An automated security experiment using Claude AI agents has uncovered a heap buffer overflow within the Lean 4 runtime, exposing a vulnerability that affects all versions of the language to date.
Researcher Kiran Anand used the AI agent to conduct over 105 million fuzzing executions against `lean-zip`, a native implementation of zlib that was previously declared mathematically correct through formal verification.
While the verified `lean-zip` application code showed zero memory vulnerabilities, the experiment identified a critical flaw in the underlying `lean_alloc_sarray` function in the Lean runtime.
A failure in the runtime
The vulnerability occurs during the allocation of scalar arrays, such as `ByteArray`. When an allocation size approaches the maximum possible value for a 64-bit system, an integer overflow causes the runtime to allocate a tiny buffer while the system attempts to write a massive amount of data into it.
Anand stripped the `lean-zip` codebase of all theorems, specifications, and documentation before the test.

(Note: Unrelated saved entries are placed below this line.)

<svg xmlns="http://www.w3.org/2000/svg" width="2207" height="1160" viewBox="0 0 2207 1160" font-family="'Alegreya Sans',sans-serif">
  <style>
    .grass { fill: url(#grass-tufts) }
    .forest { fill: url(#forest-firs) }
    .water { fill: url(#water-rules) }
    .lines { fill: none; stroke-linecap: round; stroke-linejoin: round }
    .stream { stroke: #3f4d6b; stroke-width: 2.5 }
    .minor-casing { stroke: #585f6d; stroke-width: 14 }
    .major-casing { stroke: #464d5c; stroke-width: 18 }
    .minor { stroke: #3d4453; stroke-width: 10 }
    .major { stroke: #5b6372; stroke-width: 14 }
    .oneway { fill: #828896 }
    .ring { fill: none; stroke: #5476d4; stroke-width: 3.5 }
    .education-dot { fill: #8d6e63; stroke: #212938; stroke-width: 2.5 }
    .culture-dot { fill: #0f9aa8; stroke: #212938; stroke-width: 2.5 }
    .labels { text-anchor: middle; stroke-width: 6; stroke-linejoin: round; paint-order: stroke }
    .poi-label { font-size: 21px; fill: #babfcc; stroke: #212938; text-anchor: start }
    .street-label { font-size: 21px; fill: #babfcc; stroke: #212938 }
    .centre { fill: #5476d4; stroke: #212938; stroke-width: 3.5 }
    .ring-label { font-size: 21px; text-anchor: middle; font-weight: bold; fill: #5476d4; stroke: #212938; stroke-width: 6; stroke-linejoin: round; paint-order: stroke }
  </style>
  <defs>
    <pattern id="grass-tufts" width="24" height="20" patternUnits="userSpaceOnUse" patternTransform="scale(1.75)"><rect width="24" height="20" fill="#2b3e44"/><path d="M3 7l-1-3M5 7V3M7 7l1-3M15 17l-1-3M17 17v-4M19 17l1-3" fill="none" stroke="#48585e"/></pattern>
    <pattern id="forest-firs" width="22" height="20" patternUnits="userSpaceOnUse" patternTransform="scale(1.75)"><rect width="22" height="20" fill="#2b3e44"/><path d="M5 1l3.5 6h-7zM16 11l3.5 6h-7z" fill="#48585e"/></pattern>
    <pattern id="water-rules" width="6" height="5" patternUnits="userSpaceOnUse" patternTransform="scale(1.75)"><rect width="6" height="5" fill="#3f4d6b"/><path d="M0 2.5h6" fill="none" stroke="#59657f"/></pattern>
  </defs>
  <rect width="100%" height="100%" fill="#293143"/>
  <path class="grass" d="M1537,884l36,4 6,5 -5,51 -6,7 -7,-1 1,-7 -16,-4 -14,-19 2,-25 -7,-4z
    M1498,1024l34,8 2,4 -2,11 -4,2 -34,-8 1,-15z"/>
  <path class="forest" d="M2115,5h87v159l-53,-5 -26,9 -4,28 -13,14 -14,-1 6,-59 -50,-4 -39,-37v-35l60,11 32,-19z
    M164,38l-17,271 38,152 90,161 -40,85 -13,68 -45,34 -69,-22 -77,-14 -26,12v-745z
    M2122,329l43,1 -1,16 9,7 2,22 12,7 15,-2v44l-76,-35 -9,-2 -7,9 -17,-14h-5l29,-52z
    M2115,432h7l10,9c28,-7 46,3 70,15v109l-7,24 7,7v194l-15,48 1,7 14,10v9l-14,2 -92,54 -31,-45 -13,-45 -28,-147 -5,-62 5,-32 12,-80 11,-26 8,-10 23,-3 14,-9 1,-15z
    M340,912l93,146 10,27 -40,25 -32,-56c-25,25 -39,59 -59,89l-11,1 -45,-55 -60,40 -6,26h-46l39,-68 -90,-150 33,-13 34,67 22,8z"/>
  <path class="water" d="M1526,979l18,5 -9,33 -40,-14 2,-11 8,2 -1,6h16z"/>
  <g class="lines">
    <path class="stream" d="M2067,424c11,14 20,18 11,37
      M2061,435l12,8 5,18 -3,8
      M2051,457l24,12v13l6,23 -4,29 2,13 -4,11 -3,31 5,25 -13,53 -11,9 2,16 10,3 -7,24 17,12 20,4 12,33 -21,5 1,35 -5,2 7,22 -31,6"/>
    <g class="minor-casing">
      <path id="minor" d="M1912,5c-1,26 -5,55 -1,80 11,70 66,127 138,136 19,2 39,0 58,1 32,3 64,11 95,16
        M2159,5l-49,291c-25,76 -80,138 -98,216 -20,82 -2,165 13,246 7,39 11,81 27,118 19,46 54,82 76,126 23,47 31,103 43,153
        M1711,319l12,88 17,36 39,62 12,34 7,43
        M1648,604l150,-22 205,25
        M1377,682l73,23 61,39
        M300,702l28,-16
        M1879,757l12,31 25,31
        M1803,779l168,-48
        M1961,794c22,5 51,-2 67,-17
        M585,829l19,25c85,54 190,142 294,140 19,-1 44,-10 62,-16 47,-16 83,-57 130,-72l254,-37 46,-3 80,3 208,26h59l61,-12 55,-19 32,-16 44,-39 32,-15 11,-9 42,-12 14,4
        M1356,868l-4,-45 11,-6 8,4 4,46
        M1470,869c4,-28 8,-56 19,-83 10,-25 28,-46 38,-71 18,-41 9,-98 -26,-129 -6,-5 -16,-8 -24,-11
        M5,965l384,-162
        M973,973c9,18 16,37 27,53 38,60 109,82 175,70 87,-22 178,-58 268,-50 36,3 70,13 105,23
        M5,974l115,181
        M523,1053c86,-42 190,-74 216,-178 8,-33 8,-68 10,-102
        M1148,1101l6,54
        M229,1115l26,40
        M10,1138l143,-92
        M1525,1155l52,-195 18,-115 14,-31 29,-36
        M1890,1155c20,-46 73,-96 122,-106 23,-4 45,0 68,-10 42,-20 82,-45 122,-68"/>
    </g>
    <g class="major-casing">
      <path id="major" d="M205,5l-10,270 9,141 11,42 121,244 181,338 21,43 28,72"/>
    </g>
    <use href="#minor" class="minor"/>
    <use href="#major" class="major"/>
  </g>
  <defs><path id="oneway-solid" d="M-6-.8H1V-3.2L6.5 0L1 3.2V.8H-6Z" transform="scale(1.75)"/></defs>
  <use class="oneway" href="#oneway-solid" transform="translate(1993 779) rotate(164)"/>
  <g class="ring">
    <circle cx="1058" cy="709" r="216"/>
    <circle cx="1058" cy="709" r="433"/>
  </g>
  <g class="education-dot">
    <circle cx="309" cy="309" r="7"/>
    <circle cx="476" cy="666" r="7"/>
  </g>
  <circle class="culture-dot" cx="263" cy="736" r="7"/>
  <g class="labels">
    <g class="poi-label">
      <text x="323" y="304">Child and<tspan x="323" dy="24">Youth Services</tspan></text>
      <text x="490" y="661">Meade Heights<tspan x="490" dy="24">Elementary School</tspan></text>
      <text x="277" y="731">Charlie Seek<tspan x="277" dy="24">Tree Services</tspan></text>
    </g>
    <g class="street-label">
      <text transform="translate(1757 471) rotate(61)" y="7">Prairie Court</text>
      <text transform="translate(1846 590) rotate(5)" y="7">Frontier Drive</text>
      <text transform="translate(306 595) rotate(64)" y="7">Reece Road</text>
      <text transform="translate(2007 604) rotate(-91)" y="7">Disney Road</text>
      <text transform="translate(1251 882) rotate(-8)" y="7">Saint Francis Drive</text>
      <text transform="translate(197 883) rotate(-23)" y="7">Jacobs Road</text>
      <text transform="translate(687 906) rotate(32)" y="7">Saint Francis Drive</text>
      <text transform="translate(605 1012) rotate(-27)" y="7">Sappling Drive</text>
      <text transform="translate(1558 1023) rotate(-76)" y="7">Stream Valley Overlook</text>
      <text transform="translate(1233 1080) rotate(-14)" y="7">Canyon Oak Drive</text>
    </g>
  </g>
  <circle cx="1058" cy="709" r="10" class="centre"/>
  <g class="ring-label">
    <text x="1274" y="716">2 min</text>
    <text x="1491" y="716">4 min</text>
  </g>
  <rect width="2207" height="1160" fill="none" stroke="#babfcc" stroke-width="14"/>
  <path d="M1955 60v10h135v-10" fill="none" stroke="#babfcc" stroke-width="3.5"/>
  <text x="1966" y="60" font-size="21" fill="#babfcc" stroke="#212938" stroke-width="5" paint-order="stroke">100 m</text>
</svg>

This setup ensured the Claude agent operated without knowing the code was formally verified, preventing any algorithmic bias.
To find the bug, the AI agent launched 16 parallel fuzzers across six different attack surfaces, including ZIP extraction and gzip decompression. The agent utilized a suite of security tools including AddressSanitizer, Valgrind, and various static analysis engines.
In addition to the runtime overflow, the experiment identified a denial-of-service vulnerability in the `lean-zip` archive parser. This specific component was not covered by the formal verification process.
A bug report has been filed with the Lean developers, and a fix is currently pending in the Lean 4 repository.